Mbappé e Dembélé decidiram em seis minutos, Bounou evitou um placar mais elástico, e a seleção francesa manteve viva a chance de alcançar uma terceira final consecutiva de Mundial, algo raríssimo na história.

Por Corte dos Esportes · 09/07/2026 · Categoria: Futebol

A França está novamente nas semifinais da Copa do Mundo.

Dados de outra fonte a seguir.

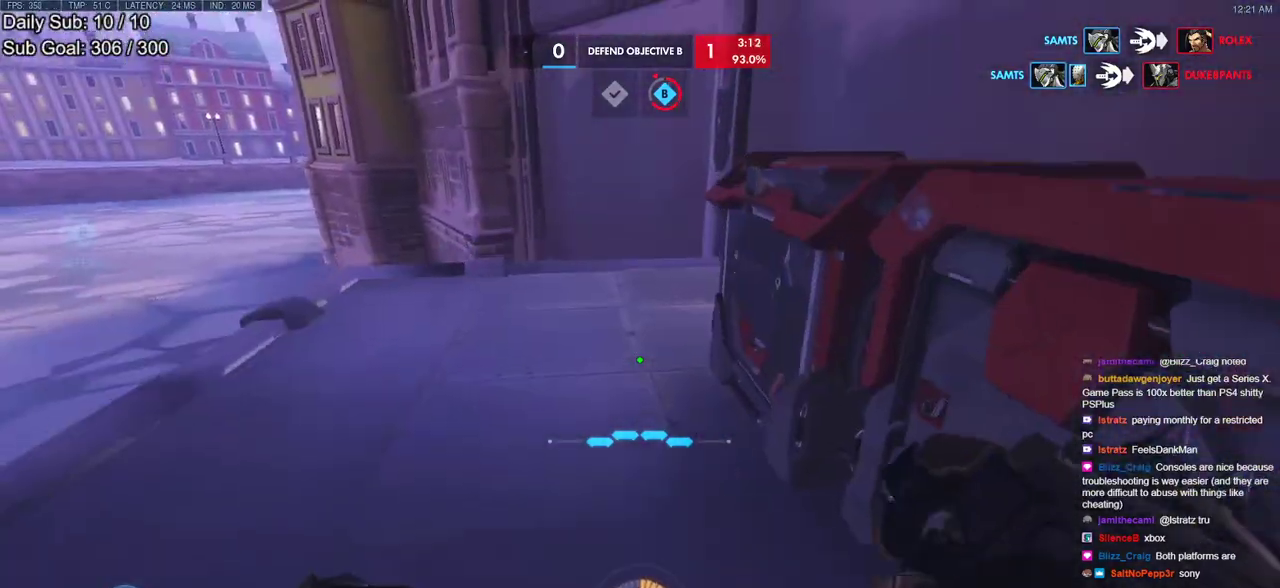
{"keys": ["a", "w"], "mouse": [], "events": [[83, "space", "up"], [267, "a", "down"]]}
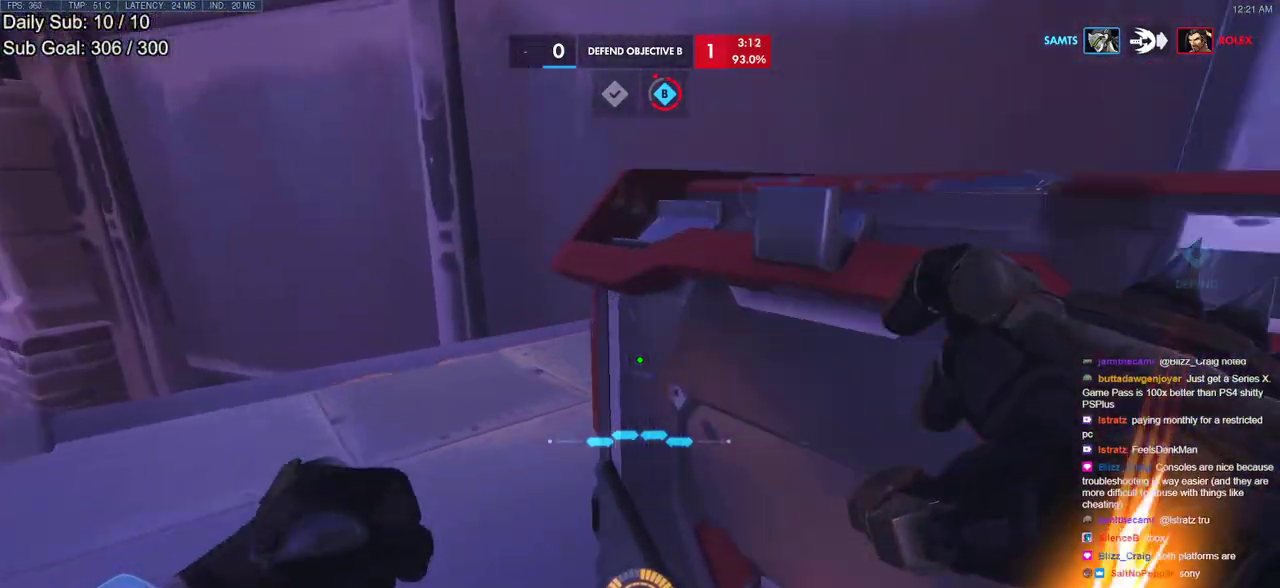
{"keys": ["a"], "mouse": ["right"], "events": [[50, "w", "up"], [183, "mouse_right", "down"], [183, "s", "down"], [183, "space", "down"], [383, "space", "up"], [417, "s", "up"]]}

Com uma vitória segura por 2 a 0 sobre Marrocos, nesta quinta-feira, 9 de julho de 2026, no Boston Stadium, em Foxborough, a seleção de Didier Deschamps confirmou mais um capítulo de uma era histórica. Kylian Mbappé abriu o placar aos 60 minutos, Ousmane Dembélé ampliou aos 66, e os franceses avançaram depois de uma fase de quartas de final que completou o chaveamento dos confrontos das semifinais.

O resultado tem um ponto que vai além da classificação. A França chega à sua terceira semifinal seguida de Copa do Mundo: foi campeã em 2018, vice-campeã em 2022 e agora está de volta ao top 4 em 2026. Antes dessa sequência, a seleção francesa já havia consolidado sua grandeza mundial com as conquistas de 1998 e 2018, dois títulos que marcaram épocas diferentes e ajudam a explicar por que a história da França campeã da Copa do Mundo ganhou ainda mais peso nesta nova geração.

A campanha também mantém aberta uma marca ainda mais rara. Se vencer a semifinal, a França disputará sua terceira final seguida de Copa do Mundo. Até hoje, apenas Brasil e Alemanha conseguiram isso. O Brasil foi finalista em 1994, 1998 e 2002. A Alemanha Ocidental fez o mesmo em 1982, 1986 e 1990. Para uma seleção que já levantou a taça em 1998 e 2018, chegar novamente à decisão em 2026 seria mais um argumento para colocar essa geração francesa entre as mais consistentes da história dos Mundiais.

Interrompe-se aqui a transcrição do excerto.